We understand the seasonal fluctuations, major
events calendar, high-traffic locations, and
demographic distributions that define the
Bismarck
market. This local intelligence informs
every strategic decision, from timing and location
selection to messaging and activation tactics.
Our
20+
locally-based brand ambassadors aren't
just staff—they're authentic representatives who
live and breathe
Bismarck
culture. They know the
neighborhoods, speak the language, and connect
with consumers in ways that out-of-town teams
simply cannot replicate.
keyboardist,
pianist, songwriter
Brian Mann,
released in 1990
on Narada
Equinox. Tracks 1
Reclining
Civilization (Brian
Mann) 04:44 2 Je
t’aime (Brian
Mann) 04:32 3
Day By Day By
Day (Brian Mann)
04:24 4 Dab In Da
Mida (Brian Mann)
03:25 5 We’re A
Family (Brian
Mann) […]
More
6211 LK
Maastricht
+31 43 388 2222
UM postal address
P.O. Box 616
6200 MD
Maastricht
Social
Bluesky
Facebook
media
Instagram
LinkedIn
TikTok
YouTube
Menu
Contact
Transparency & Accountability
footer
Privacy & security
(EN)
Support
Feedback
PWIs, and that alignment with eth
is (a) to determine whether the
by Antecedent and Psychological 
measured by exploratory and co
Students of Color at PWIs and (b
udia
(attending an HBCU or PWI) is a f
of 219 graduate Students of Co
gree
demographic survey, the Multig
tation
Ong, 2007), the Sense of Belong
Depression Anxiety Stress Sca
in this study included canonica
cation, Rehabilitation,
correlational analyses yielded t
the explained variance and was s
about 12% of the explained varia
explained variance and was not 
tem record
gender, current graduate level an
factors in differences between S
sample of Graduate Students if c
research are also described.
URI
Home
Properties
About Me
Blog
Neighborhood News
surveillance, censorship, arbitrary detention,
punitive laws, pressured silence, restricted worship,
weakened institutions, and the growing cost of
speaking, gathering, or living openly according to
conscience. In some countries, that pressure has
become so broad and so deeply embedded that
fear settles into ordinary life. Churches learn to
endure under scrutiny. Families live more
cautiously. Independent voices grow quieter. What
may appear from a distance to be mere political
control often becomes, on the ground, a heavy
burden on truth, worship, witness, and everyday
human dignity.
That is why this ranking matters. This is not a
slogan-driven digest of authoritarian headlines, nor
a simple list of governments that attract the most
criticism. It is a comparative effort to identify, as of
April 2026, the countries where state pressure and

--

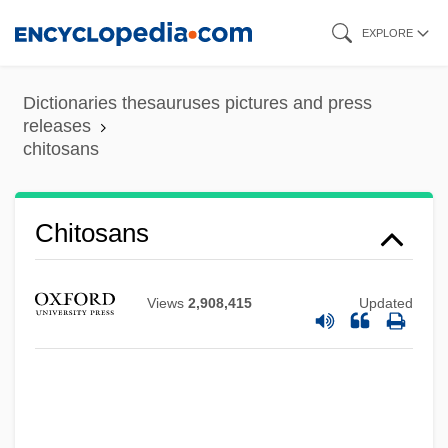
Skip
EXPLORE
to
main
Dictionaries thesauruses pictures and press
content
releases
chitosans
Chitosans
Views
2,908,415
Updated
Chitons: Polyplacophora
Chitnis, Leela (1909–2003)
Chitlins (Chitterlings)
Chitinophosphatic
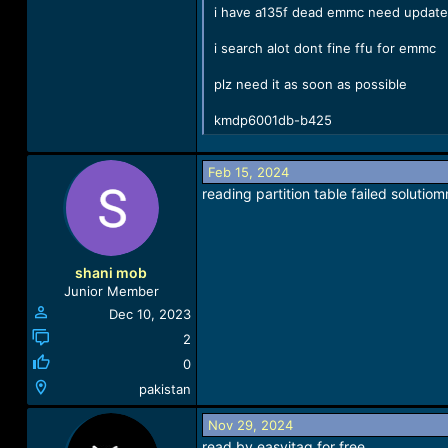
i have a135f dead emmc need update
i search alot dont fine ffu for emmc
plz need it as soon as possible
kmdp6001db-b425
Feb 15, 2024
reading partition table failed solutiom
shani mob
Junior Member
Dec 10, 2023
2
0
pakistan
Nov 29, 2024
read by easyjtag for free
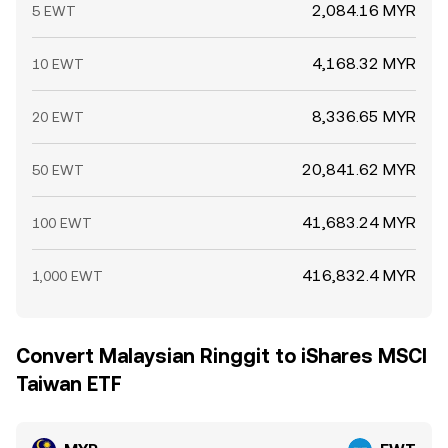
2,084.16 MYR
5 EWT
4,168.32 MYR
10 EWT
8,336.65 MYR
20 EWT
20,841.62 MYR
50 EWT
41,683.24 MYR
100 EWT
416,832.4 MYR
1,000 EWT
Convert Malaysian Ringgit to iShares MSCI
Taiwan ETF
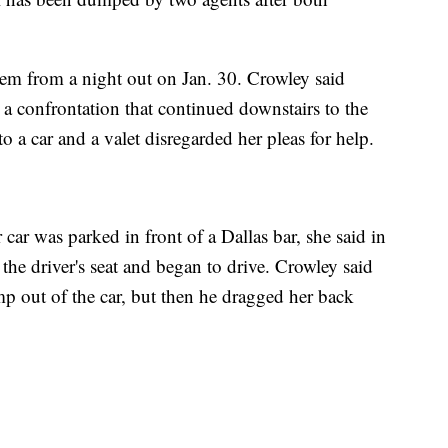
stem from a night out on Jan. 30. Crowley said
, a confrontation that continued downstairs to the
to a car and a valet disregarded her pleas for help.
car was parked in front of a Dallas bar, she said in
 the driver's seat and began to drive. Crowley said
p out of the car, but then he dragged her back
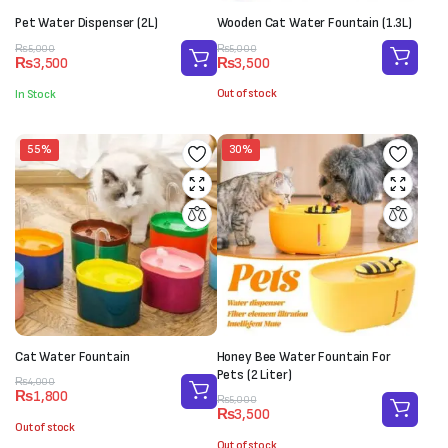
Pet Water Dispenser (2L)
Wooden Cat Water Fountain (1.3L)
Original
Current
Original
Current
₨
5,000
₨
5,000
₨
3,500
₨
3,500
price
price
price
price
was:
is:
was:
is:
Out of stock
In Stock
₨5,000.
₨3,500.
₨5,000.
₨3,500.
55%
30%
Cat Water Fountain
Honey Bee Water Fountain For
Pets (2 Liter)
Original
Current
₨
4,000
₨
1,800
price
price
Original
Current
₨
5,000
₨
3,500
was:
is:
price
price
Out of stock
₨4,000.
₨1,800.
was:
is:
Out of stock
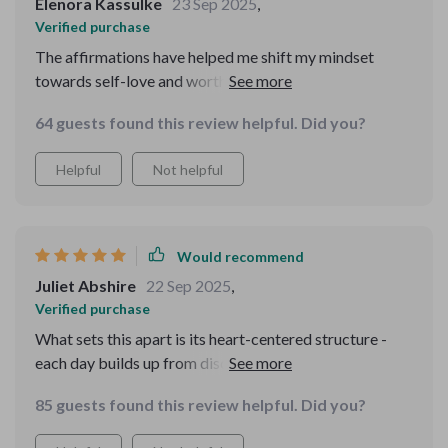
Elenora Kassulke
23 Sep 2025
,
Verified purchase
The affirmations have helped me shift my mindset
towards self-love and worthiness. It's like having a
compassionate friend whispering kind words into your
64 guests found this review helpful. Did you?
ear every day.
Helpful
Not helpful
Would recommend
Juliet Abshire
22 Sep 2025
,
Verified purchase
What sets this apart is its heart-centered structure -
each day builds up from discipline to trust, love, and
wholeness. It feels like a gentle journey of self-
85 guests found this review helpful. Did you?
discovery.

### DESCRIPTION OF THE TASK
Repeat, exactly as they stand above, the lines from the line with "sample of Graduate Students if c" to the line with "slogan-driven digest of", both lines included.

### FINISHED EXERCISE
sample of Graduate Students if c
research are also described.
URI
Home
Properties
About Me
Blog
Neighborhood News
surveillance, censorship, arbitrary detention,
punitive laws, pressured silence, restricted worship,
weakened institutions, and the growing cost of
speaking, gathering, or living openly according to
conscience. In some countries, that pressure has
become so broad and so deeply embedded that
fear settles into ordinary life. Churches learn to
endure under scrutiny. Families live more
cautiously. Independent voices grow quieter. What
may appear from a distance to be mere political
control often becomes, on the ground, a heavy
burden on truth, worship, witness, and everyday
human dignity.
That is why this ranking matters. This is not a
slogan-driven digest of authoritarian headlines, nor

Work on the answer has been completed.